In many ways it seems like it’s been forever since Addah was born, and in many ways it seems like yesterday. We fought nipple confusion for about a week but now my little one is nursing wonderfully and all the time. She’s made up for lost time… we weighed her yesterday and she was 6 lbs 4 oz, 2 whole pounds of weight gain in only 3½ weeks.
She was 5 weeks old yesterday and is just now starting to wake up more frequently and behave like a normal newborn acts, if that makes sense. She has pretty much slept the past 3 weeks away and now she has more frequent awake and alert periods. She is gorgeous, looks just like Lakin did at the same age. Lakin adores her sister, she kisses her and tries to pick her up if we don’t watch her constantly. Addah loves her sling, she settles right down into it and snoozes away, which is great cause without it I don’t know how I’d keep up with Lakin, especially since Drew has a new full-time job that he started the week after Addah came home. She sleeps happily between us.
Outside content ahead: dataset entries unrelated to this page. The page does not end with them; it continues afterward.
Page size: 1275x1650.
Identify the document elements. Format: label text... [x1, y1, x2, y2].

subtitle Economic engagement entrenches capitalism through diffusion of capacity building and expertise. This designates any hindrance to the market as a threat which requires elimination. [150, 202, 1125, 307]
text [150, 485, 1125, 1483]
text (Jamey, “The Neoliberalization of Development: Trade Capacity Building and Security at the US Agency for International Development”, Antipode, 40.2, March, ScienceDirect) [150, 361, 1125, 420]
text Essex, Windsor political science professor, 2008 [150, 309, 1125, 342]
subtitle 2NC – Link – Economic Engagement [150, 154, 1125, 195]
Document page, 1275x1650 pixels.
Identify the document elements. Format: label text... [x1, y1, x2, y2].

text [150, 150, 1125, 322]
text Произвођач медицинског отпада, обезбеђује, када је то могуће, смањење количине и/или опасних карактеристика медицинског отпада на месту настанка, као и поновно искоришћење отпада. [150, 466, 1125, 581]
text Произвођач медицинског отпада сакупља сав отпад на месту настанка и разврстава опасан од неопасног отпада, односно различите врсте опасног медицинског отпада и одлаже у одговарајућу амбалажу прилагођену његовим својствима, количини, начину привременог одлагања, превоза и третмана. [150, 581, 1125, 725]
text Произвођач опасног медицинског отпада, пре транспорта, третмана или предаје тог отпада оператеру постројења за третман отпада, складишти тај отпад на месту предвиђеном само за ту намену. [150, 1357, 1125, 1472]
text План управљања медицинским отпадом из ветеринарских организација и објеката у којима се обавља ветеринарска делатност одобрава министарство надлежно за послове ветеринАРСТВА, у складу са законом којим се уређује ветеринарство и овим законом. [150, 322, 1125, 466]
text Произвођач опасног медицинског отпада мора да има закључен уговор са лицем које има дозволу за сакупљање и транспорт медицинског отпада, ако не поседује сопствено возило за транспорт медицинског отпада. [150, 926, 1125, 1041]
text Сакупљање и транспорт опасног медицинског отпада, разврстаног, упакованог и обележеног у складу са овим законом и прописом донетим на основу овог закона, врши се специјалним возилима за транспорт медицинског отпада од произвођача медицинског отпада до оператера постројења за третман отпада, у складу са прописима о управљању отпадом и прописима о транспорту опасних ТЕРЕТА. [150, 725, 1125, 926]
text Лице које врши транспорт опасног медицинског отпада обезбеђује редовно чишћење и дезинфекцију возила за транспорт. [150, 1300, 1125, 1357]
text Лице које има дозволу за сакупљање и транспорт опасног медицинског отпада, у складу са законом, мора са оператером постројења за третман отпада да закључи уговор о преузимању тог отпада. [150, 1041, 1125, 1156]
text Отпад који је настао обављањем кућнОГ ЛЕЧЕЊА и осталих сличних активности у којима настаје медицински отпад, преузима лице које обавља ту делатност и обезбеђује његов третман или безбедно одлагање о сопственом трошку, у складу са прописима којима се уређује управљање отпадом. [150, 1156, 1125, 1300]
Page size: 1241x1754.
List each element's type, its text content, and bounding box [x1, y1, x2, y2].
I had a lot of unresolved feelings about Addah’s birth but I think I’ve put most of them to rest. The birth could not have been further from what we had planned and what we wanted so badly, but I know that had I not gone to the hospital when I did, things could have been disastrous.
To my mind, hospitals are intended for emergencies, and that is what we were having. I feel no guilt about having planned an unattended home birth and if I had it to do over again, I would have done things no differently. It took me a while to realize that I did not cause the placental abruption and I could have done nothing to prevent it.
I still mourn the fact that I have never had the gentle, vaginal births that I wanted, and since we are not having any more children, that I never will…. but I do have 2 wonderful, beautiful and intelligent little girls and that does help to soften the blow quite a bit.